Americas and the Caribbean
The inclusion of persons with disabilities in political and electoral processes is improving throughout Latin America and Haiti. Election officials and disabilities rights organizations are working to break down barriers. The International Foundation for Electoral Systems (IFES) works around the world to promote the democratic rights of all citizens including persons with disabilities. IFES Inclusion Coordinator Anais Keenon interviewed Pamela Molina Toledo to discuss this work. Molina is an international expert on and advocate for the rights of persons with disabilities. In this video, they discuss the fight to increase access, success and opportunities.
(Participants are speaking in American Sign Language)
Anais Keenon: Hello and welcome to Dialogues on Democracy. I am Anais Keenon. I work here at IFES on inclusion coordination. Today I am interviewing Pamela Molina. She is from Chile, is deaf, and is an expert disability rights advocate. We talked about political processes in Haiti and the Latin America region.
(To Pamela) What challenges, in your personal experience, when trying to vote or trying to find information about candidates, what’s your personal experience with political rights?

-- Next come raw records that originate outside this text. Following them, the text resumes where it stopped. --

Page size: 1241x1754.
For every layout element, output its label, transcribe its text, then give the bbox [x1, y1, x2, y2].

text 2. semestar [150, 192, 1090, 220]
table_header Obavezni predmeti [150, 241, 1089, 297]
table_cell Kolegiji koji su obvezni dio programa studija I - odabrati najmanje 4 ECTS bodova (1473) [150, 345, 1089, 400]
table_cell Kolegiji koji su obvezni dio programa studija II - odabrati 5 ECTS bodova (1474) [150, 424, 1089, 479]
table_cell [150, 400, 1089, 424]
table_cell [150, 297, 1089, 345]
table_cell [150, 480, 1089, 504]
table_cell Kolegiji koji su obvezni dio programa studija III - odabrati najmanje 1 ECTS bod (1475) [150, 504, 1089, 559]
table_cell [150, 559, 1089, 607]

Pamela Molina Toledo: I became deaf later in life, at age 13, which means I know how to read Spanish. Most of the information in my country of Chile can be read in newspapers. I read a lot. Other deaf people…they’re frustrated. They can’t access information. Barriers are everywhere, and they’re not able to get information.
Anais Keenon: In general for Latin America, and especially for Haiti, what types of barriers are there for political rights for persons with disabilities?
Pamela Molina Toledo: Some barriers are coming down. So it’s improving in Latin America. In Central America there is still much to do, and Haiti is a big challenge. Sons and daughters are hidden in the house, and families don’t realize they have the right to vote or to access information. Families just don’t know what to do. Governments don’t know how many people with disabilities there are. In Haiti this is a big problem, with counting and statistics, they don’t know how many people have disabilities.
Anais Keenon: IFES works with many different types of people, including election authorities, voters with disabilities, voters without disabilities, researchers, human rights advocates. How should they support political rights for persons with disabilities?
Pamela Molina Toledo: If we start from a human rights perspective, that means everyone is included, everyone. Human rights organizations that focus on human rights broadly should think, disability is not always a health issue, it’s not only a health issue that sets up barriers for the disability community – it’s a human rights topic. Meeting with CEP, which is the Council for Electoral Processes, I had a meeting with the informational team. It was a good experience for me. They came up with many questions for me and wanted to learn about the human rights perspective, and they were aware that they need to include persons with disabilities, but they didn’t know how. They were imagining many, many problems and barriers to inclusion. I was enthusiastic about answering their questions and explaining that it was simple, not complicated and to not worry, you can do it. So, switch to thinking to that perspective, that paradigm, and when you start from that, you’ll understand the different “action-makers" that should be involved, the different topics - including persons with disabilities - that should participate equally. This is an issue of citizenship, and equality.
Anais Keenon: Thank you so much for your time today. We really appreciate that you joined us here at IFES.
Pamela Molina Toledo: Thank you for interviewing me. I’m happy to be here and sharing my experiences. Thank you.